I see an old building like this and can only think of the businesses I would run there. I mean, look at its length. What would you do there? It looks to me like nice place for a family restaurant and brewery. Maybe some cool apartments or studios running along the back there. Great land for some kind of community gardening (um, unless it's a brownfield). Maybe an indoor skate park so that in the winter the skaters I teach don't have to be so glum all the time.

Anyway, do consider contributing to the noise that just might make a difference here. It would be a real waste of potential to turn this old place into one more corner of rubble. We have enough of those.

Cool apartment. I like all their stuff, the way they just have it there, in their place, and the casual way they sit there in the middle of it, with the sincerest form of feigned indifference. I wish I could feign my indifference like this.

Unhappy Hipsters would have something snarky to say about this picture, but (a) their credibility is damaged by the odd definition of "hipster" that they seem to be applying, and (b) they probably live in a dump. And (c) snark is the lowest form of internet speech.

Monday, May 24, 2010

Monday, May 17, 2010

assignment


Earlier this school year, one of my students, Nabia, schooled her class, myself included, in the possibilities of an often overlooked program called Windows Movie-maker. It's another one of those programs that makes me think "I'm sure there's a much better form of this for Macs," but she showed us that it's still cool enough to play around with and make some great movies.

Anyway, I copied Nabia's idea and assigned it as an option for one of my classes, a class that is based on independent reading, to make trailers for one of the books they read that semester. This video here is a sample I made for a fun read called The Dart League King.

It represents about three hours of time, and could use another hour. The inter-titles could be written more succinctly and the timing is off, but still, I like it, and I'm excited to see what students come up with for their books if they choose this option.

In the back of my mind, I'm a little bothered by one problem or blind spot this trailer approach has--it's emphasis on selling the plot of a book rather than its style and voice. There is nothing "wrong" with reading primarily for plot, but as a teacher, I feel like it's partly my responsibility to interest people in caring less about "what happens" and more about enjoying the "how it's told" part. This is complicated, though, because it's a mystery to me, most of the time. I don't know where to start when explaining why I love The Savage Detectives, a long book where nothing happens, or the Laura Ingalls-Wilder book The Long Winter other than to say that when I read them out loud, it feels good. Maybe some kind of read-aloud contest between literary and popular fiction might allow a class to make some observations and a dialogue.

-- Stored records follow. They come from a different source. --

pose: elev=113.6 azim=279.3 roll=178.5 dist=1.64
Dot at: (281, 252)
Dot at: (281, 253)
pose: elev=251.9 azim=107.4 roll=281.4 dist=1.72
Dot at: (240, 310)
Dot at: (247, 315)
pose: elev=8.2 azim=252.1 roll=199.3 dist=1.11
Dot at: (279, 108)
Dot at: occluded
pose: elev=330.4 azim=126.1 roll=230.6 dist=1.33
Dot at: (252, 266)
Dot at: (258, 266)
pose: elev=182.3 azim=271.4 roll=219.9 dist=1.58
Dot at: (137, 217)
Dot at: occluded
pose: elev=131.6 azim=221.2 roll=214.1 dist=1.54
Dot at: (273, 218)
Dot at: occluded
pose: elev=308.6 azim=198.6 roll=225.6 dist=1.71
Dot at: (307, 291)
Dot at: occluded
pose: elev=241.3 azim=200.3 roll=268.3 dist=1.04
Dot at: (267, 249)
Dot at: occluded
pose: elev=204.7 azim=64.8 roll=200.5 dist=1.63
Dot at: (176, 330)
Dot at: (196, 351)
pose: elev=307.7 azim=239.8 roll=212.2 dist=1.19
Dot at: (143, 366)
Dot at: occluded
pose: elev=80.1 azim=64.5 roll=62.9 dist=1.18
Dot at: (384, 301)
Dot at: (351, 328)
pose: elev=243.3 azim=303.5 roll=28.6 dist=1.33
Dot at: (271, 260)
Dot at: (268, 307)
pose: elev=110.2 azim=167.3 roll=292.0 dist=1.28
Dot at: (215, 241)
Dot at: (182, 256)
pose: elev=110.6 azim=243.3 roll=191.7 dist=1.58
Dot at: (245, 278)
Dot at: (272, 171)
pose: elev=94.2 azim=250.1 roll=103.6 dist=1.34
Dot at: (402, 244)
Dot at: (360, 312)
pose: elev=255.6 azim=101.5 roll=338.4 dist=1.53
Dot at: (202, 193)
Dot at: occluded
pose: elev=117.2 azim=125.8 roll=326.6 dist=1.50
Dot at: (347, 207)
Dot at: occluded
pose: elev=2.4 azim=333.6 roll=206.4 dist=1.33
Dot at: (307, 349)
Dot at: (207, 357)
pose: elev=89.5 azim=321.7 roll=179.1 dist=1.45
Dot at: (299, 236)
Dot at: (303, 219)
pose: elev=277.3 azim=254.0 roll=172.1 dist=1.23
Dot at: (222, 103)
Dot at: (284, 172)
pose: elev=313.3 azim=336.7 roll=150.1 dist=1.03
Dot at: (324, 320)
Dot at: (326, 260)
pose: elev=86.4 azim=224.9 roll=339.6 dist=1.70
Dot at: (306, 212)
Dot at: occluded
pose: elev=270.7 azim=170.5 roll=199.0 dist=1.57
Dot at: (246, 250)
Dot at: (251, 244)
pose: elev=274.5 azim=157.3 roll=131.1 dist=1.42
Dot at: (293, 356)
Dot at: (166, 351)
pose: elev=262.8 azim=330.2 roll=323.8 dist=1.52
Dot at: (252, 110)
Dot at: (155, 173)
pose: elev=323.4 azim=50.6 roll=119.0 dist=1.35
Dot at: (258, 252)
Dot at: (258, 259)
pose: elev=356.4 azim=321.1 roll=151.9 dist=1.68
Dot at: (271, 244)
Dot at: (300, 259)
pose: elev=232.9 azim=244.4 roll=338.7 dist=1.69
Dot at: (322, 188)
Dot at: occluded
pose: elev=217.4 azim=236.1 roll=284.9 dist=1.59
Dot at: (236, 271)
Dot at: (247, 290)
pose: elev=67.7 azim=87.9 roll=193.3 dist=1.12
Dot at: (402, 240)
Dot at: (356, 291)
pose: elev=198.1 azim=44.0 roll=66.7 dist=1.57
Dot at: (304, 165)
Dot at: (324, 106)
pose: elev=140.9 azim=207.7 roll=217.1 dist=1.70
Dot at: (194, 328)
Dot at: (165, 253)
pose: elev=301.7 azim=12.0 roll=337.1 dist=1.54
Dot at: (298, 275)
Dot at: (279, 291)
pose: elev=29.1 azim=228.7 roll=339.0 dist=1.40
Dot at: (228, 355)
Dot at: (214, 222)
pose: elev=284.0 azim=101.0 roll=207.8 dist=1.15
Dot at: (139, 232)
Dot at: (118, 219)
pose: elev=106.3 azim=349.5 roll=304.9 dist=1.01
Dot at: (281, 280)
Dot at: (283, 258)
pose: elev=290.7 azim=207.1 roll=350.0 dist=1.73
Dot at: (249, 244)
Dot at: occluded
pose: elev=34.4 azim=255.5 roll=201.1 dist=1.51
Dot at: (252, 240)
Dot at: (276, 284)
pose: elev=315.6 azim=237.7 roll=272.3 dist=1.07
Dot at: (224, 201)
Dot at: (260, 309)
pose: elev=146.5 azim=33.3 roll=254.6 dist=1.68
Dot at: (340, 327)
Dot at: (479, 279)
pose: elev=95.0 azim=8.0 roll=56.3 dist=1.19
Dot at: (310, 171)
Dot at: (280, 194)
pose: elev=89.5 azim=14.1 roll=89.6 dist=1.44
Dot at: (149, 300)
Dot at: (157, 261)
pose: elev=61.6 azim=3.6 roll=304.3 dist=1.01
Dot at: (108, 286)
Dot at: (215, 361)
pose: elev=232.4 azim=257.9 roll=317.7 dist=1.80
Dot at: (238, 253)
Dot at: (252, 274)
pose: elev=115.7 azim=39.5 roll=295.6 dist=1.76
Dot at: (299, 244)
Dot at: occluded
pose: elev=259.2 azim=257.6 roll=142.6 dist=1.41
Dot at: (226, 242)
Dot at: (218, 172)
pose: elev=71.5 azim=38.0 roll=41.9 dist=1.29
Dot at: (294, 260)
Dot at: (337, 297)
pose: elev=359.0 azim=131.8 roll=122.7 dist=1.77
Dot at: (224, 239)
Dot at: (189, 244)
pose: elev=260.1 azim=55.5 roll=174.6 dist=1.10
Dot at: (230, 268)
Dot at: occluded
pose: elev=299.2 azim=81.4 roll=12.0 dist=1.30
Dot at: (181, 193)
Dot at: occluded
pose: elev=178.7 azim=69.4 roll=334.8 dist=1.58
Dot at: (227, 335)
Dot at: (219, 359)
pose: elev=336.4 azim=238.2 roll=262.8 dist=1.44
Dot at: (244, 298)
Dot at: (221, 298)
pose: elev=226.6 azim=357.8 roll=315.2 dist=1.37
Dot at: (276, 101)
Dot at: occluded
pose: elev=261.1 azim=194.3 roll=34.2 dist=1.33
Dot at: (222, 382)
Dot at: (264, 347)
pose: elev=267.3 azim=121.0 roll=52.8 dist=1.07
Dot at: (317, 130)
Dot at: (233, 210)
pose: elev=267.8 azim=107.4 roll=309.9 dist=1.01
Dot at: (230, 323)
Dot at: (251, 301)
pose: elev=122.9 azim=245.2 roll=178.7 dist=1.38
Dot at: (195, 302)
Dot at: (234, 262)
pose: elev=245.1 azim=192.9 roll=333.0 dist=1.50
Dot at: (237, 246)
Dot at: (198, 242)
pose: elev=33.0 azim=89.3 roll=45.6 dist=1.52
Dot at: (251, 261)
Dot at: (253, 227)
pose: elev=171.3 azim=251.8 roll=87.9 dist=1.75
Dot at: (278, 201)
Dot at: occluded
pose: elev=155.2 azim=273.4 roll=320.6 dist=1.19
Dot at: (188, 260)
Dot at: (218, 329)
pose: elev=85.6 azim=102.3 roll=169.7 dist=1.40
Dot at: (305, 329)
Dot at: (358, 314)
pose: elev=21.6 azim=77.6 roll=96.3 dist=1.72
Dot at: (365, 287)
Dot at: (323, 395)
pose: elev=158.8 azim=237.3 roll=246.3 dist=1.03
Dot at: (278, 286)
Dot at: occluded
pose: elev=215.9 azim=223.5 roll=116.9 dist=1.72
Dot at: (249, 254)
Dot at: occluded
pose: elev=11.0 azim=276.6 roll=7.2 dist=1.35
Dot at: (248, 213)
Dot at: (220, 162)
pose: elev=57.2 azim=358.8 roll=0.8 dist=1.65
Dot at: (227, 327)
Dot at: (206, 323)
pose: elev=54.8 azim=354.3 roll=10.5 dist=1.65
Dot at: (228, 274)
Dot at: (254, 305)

Speaking of The Long Winter, which we are shoveling through a chapter or two a night . . . Birk heard a weather report with a lot of rain in it this morning and said "Dad, it's The Long Thunderstorm, get it?" One of his rare non-Scooby Doo or Andy Griffith Show allusions.

Monday, May 03, 2010

Damon, Naomi, and Dean
Drove to school and then drove right back this morning because I could tell that I was about to have a re-match with the stomach flu I thought I beat this weekend. So I have just a little bit of time before I'm incapacitated and have to get a few things done, some grading, some ideas about how to set up my AP students before the big test on Thursday (could be one of my best classes, I'm starting to think), but Pitchfork has this big article about Galaxie 500, like really long for the internet, and what am I supposed to do, not read it?

Their records feel like not soundtracks but actual emotional documents of my life back when they came out. And the more time passes, the greater they sound to me, and I don't think it's just nostalgia that is doing that. I wonder if I am running out of the ability to have new bands or whatever affect me like Galaxie 500 did and still does, because it doesn't happen very often anymore. It's like my heart is spoken for.